Multidimensional conduction-band engineering for maximizing the continuous-wave (CW) wallplug efficiencies of mid-infrared quantum cascade lasers

By tailoring the active-region quantum wells and barriers of 4.5-5.0-μm-emitting quantum cascade lasers (QCLs), the device performances dramatically improve. Deep-well QCLs significantly suppress carrier leakage, as evidenced by high values for the threshold-current characteristic temperature T₀ (253 K) and the slope-efficiency characteristic temperature T ₁ (285 K), but, due to stronger quantum confinement, the global upper-laser-level lifetime τ_4g decreases, resulting in basically the same room-temperature (RT) threshold-current density J_th as conventional QCLs.

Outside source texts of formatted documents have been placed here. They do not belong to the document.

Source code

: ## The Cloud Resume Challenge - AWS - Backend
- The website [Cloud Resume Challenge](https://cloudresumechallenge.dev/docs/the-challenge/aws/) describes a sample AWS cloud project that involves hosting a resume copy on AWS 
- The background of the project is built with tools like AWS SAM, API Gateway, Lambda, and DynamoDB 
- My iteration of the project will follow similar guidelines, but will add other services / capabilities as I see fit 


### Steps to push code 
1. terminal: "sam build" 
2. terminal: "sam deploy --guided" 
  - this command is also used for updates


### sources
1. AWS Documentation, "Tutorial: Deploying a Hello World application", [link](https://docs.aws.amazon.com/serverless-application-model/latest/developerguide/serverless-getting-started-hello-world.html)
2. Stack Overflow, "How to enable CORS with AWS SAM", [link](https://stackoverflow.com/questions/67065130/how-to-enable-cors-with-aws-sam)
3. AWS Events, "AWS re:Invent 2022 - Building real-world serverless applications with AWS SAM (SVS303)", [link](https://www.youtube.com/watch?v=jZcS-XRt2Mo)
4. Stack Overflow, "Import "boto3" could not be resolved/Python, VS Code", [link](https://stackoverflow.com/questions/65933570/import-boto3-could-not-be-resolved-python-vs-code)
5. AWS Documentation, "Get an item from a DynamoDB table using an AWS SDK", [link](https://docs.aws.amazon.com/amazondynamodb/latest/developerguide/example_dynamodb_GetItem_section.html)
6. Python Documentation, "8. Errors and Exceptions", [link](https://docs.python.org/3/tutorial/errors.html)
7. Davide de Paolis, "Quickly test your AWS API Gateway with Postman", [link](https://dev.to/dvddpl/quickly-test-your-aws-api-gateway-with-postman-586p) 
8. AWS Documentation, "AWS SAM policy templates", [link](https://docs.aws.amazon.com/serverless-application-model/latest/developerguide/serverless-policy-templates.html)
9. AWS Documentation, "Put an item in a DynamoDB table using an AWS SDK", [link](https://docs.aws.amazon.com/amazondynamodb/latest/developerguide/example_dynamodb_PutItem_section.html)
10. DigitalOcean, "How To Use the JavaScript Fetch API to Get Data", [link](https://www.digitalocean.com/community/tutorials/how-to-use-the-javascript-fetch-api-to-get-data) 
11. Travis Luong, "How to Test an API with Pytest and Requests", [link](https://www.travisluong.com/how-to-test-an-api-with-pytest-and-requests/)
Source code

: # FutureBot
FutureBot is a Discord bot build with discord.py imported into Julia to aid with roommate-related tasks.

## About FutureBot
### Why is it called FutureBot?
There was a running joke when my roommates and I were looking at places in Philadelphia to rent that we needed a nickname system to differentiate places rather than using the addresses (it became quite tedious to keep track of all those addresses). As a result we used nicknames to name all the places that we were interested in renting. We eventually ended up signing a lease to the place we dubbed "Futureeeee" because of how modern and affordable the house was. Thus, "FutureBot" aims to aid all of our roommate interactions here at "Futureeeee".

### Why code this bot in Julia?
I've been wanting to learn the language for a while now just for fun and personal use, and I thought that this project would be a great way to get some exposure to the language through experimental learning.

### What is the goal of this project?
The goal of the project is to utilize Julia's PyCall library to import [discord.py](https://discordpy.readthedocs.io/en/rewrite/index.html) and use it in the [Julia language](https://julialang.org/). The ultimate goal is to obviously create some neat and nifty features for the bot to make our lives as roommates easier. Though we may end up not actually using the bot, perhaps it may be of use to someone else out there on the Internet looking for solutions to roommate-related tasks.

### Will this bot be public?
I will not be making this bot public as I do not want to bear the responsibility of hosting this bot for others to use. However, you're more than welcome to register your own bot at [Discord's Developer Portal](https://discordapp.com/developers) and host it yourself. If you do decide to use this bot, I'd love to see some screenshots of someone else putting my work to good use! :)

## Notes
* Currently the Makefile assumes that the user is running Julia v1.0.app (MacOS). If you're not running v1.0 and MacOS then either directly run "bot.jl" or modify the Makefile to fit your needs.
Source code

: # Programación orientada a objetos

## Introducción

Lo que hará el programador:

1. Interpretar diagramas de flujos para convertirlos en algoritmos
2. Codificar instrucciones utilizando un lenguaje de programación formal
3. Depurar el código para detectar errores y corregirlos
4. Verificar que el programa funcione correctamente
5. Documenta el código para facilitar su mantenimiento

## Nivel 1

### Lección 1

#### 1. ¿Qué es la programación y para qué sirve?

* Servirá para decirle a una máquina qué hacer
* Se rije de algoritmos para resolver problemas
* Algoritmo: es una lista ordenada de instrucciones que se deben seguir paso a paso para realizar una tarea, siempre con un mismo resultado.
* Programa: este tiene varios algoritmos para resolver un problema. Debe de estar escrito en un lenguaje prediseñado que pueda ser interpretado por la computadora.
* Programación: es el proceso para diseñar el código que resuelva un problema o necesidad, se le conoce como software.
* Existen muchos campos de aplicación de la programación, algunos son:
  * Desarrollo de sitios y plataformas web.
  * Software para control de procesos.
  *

Tapered active-region (TA) QCLs, devices for which the active-region barrier heights increase in energy from the injection to the exit barriers, lead to recovery of the _τ4g value while further suppressing carrier leakage. As a result, experimental RT J_th values from moderate-taper TA 4.8-μm emitting QCLs are ∼14% less than for conventional QCLs and T₁ reaches values as high as 797 K. A step-taper TA (STA) QCL design provides both complete carrier-leakage suppression and an increase in the τ_4g value, due to Stark-effect reduction and strong asymmetry. Then, the RT J_th value decreases by at least 25% compared to conventional QCLs of same geometry. In turn, single-facet, RT pulsed and continuous-wave maximum wallplug-efficiency values of 29% and 27% are projected for 4.6-4.8-μm-emitting QCLs.